10. Ainsi qu'il a déjà été dit au point 7, le requérant n'établit pas l'existence de liens intenses et stable en France, ni son insertion professionnelle et ne soutient ni même n'allègue être dépourvu de liens familiaux sur le territoire marocain. Dès lors, en lui refusant la délivrance du titre de séjour sollicité, le préfet de Loir-et-Cher n'a pas méconnu les stipulations de l'article 8 de la CEDH.
11. Il résulte de tout ce qui précède que les conclusions à fin d'annulation présentées par M. A doivent être rejetées ainsi que, par voie de conséquence ses conclusions à fin d'injonction et celles qu'il présente au titre de l'article L. 761-1 du code de justice administrative.
D E C I D E :
Article 1er : La requête de M. A est rejetée.
Article 2 : Le présent jugement sera notifié à M. C A et au préfet de Loir-et-Cher.

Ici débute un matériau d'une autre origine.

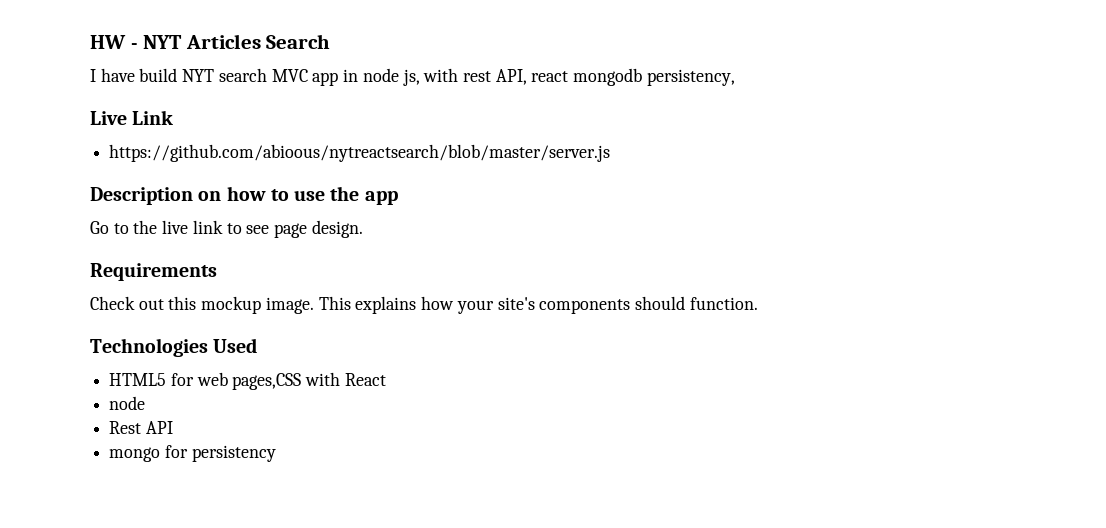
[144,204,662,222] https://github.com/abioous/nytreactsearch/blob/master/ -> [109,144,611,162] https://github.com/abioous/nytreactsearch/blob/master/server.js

Délibéré après l'audience du 18 juin 2024, à laquelle siégeaient :
Mme Lefebvre-Soppelsa, présidente,
Mme Defranc-Dousset, première conseillère,
Mme Keiflin, première conseillère.
Rendu public par mise à disposition au greffe le 11 juillet 2024.
La rapporteure,
Hélène DEFRANC-DOUSSET
La présidente,
Anne LEFEBVRE-SOPPELSALa greffière,
Nadine PENNETIER-MOINET
La République mande et ordonne au préfet de Loir-et-Cher en ce qui le concerne ou à tous commissaires de justice à ce requis en ce qui concerne les voies de droit commun contre les parties privées, de pourvoir à l'exécution de la présente décision.